§ **Activity 1**: Reproduce the records word for word, beginning at the first line of the records and stopping after the line that contains "Mango Kush – Sativa".

§ **Passage shown**:
Single by Death Cab for Cutie

from the album Thank You for Today
- Released: June 13, 2018
- Genre: Indie pop; alternative rock;
- Length: 4:00
- Label: Atlantic
- Songwriters: Ben Gibbard, Dave Depper, Yoko Ono
- Producer: Rich Costey

Death Cab for Cutie singles chronology
| "Million Dollar Loan" (2016) | "Gold Rush" (2018) | "I Dreamt We Spoke Again" (2018) |

= Gold Rush (song) =

Gold Rush is a song by American indie pop band Death Cab for Cutie, released as the lead single for their ninth studio album, Thank You for Today, on June 13, 2018.

==Origins and lyrics==

"Gold Rush" originated as a demo that the band planned to discard, but was revisited at the suggestion of producer Rich Costey and combined with another demo. The song was written by lead vocalist and guitarist Ben Gibbard as "a requiem for a skyline", inspired by the rapid changes to Seattle's Capitol Hill neighborhood, where Gibbard had lived for 20 years and some areas were "almost unrecognizable" due to the influx of workers for companies like Amazon.

§ **Data provided**:
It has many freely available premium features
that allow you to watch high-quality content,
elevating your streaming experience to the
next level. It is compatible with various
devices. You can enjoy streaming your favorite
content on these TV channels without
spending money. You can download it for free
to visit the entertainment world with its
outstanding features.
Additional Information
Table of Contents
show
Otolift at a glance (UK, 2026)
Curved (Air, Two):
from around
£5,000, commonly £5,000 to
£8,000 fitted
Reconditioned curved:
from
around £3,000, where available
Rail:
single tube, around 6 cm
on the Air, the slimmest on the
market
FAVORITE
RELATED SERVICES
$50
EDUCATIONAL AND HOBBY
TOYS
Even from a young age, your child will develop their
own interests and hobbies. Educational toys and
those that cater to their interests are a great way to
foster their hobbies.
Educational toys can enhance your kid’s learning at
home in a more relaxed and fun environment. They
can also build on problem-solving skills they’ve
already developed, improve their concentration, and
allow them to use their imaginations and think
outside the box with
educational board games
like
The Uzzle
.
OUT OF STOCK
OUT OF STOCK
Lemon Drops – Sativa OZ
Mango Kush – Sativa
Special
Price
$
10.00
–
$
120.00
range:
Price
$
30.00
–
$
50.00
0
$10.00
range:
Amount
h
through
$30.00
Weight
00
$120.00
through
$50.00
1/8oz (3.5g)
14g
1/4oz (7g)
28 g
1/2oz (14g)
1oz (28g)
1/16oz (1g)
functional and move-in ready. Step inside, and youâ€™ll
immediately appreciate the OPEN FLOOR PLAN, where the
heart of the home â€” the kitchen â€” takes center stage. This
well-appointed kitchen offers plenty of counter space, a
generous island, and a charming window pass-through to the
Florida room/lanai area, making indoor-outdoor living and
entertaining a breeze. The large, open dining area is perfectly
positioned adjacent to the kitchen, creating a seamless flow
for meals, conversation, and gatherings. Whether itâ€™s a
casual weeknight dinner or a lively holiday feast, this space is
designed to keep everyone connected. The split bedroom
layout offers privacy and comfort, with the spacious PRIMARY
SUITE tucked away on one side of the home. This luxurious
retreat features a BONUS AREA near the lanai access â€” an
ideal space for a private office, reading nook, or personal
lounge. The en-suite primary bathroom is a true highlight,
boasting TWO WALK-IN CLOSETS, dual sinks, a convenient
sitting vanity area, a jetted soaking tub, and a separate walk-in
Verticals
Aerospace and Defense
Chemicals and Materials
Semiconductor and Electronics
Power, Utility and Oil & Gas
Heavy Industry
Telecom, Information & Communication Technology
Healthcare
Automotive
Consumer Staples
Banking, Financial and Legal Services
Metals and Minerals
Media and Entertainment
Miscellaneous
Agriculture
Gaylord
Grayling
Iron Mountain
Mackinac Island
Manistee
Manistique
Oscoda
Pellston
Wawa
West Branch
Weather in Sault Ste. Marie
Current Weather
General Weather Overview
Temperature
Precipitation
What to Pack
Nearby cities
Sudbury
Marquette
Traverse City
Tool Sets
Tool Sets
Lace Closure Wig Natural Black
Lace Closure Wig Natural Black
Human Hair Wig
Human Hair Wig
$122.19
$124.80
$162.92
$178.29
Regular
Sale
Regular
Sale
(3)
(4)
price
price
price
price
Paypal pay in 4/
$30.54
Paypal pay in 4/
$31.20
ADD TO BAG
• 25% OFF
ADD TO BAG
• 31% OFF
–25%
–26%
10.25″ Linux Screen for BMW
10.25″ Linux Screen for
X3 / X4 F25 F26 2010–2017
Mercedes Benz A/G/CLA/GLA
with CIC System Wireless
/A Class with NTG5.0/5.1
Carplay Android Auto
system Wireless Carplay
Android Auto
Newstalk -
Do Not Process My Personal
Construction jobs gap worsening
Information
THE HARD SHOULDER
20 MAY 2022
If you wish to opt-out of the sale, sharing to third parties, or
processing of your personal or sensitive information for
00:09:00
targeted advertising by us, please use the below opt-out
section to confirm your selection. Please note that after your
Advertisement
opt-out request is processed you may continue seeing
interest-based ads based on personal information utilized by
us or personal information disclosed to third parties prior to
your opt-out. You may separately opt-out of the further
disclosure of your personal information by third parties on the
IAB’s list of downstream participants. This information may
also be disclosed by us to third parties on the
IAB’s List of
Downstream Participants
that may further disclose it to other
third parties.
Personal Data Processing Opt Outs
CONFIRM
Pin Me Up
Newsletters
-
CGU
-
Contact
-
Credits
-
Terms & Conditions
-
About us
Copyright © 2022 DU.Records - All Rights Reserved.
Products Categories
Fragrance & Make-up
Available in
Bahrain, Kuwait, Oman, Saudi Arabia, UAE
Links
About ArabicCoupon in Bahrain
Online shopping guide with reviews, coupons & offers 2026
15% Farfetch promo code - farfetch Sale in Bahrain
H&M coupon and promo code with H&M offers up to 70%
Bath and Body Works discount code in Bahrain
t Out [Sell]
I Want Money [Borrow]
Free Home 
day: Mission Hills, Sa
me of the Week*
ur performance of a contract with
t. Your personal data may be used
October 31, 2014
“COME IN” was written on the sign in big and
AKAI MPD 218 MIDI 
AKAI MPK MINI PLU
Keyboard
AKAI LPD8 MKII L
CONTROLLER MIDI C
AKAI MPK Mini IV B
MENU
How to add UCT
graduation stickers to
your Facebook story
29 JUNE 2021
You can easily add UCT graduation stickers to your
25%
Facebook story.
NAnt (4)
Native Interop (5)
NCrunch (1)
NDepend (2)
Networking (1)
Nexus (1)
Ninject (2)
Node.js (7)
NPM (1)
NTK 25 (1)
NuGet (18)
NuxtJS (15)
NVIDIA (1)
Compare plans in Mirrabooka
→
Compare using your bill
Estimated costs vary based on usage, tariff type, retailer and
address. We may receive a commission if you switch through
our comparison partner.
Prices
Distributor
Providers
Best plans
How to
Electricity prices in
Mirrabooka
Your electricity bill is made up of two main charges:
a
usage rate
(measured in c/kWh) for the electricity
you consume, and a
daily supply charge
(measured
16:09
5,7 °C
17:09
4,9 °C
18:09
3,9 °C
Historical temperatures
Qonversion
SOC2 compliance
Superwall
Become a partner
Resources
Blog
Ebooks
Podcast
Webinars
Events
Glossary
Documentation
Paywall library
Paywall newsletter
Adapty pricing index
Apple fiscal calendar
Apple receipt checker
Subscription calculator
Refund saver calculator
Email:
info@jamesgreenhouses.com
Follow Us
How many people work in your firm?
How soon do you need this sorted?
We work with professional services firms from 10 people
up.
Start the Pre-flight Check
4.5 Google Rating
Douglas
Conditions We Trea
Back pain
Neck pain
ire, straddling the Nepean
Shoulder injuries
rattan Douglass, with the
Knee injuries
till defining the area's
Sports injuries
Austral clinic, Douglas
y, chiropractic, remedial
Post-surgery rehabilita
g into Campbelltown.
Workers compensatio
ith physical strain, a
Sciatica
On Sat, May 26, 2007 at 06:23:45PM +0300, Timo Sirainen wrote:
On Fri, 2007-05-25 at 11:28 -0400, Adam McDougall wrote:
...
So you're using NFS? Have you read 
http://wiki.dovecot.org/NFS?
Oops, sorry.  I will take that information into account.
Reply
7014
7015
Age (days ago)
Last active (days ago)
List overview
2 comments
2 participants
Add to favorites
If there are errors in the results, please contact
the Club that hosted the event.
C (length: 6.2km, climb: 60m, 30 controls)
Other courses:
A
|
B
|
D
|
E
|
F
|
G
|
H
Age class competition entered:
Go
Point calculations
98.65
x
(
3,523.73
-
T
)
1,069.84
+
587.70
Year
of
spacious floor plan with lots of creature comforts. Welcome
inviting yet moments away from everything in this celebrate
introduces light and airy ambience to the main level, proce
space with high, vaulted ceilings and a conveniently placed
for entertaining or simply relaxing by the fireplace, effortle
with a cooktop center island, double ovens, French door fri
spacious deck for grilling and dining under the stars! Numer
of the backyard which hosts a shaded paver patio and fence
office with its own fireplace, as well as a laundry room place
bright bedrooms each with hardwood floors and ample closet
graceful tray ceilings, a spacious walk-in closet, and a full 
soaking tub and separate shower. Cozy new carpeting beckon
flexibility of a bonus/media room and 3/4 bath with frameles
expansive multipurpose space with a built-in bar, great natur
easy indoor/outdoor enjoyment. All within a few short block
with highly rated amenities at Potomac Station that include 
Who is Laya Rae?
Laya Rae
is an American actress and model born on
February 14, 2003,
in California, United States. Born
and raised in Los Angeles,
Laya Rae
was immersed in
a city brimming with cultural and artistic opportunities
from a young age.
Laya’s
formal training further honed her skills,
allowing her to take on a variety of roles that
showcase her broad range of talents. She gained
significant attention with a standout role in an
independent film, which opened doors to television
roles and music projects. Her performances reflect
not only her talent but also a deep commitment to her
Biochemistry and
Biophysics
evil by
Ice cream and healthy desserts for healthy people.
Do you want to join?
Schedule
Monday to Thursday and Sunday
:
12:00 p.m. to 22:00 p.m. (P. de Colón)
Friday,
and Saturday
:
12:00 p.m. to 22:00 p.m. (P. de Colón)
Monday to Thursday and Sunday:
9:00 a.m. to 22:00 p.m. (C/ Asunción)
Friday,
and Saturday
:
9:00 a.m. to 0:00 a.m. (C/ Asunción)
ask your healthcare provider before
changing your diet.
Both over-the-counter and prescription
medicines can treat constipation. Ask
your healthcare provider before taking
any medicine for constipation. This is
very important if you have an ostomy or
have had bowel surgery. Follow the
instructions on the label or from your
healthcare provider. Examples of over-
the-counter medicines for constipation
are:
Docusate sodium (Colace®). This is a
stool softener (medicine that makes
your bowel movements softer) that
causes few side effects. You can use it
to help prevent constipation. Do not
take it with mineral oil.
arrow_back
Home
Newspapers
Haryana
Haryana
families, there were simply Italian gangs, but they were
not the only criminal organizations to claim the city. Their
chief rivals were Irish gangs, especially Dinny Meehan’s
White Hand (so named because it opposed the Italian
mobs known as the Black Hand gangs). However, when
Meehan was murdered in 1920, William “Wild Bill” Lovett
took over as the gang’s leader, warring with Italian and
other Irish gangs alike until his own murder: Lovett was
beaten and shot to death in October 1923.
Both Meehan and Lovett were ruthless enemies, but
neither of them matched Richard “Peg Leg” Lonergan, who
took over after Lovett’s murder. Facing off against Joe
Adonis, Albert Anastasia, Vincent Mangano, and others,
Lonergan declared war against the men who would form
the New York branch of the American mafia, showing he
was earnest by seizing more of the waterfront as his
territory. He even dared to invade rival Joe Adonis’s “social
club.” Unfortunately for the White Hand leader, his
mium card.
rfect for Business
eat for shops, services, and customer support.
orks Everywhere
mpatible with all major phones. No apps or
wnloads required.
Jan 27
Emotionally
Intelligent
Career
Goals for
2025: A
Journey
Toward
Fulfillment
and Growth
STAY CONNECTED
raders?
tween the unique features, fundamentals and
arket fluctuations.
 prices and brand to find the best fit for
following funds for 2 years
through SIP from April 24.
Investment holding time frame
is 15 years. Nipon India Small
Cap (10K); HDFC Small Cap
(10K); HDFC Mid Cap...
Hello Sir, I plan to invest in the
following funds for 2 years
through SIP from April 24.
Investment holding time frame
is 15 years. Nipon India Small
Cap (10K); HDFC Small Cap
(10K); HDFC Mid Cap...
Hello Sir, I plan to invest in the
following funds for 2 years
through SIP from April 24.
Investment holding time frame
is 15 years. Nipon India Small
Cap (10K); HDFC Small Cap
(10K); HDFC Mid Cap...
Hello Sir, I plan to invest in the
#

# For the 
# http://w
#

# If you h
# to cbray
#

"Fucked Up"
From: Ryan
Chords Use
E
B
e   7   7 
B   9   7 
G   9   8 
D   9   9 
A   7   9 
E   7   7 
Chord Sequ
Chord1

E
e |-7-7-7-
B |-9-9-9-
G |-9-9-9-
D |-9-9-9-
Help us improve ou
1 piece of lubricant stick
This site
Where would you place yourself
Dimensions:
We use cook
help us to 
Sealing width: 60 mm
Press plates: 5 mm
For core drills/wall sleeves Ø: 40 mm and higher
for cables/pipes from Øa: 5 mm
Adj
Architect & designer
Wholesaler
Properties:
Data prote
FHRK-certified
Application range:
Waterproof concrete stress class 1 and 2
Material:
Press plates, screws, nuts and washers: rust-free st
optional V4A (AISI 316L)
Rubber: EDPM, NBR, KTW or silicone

§ **Activity 2**: Rewrite the passage about the song "Gold Rush," beginning at the words "Gold Rush is" and stopping after "companies like Amazon.". Replace "Capitol Hill" with "Queen Anne" throughout.

§ **Worked solution 1**:
It has many freely available premium features
that allow you to watch high-quality content,
elevating your streaming experience to the
next level. It is compatible with various
devices. You can enjoy streaming your favorite
content on these TV channels without
spending money. You can download it for free
to visit the entertainment world with its
outstanding features.
Additional Information
Table of Contents
show
Otolift at a glance (UK, 2026)
Curved (Air, Two):
from around
£5,000, commonly £5,000 to
£8,000 fitted
Reconditioned curved:
from
around £3,000, where available
Rail:
single tube, around 6 cm
on the Air, the slimmest on the
market
FAVORITE
RELATED SERVICES
$50
EDUCATIONAL AND HOBBY
TOYS
Even from a young age, your child will develop their
own interests and hobbies. Educational toys and
those that cater to their interests are a great way to
foster their hobbies.
Educational toys can enhance your kid’s learning at
home in a more relaxed and fun environment. They
can also build on problem-solving skills they’ve
already developed, improve their concentration, and
allow them to use their imaginations and think
outside the box with
educational board games
like
The Uzzle
.
OUT OF STOCK
OUT OF STOCK
Lemon Drops – Sativa OZ
Mango Kush – Sativa

§ **Worked solution 2**:
Gold Rush is a song by American indie pop band Death Cab for Cutie, released as the lead single for their ninth studio album, Thank You for Today, on June 13, 2018.

==Origins and lyrics==

"Gold Rush" originated as a demo that the band planned to discard, but was revisited at the suggestion of producer Rich Costey and combined with another demo. The song was written by lead vocalist and guitarist Ben Gibbard as "a requiem for a skyline", inspired by the rapid changes to Seattle's Queen Anne neighborhood, where Gibbard had lived for 20 years and some areas were "almost unrecognizable" due to the influx of workers for companies like Amazon.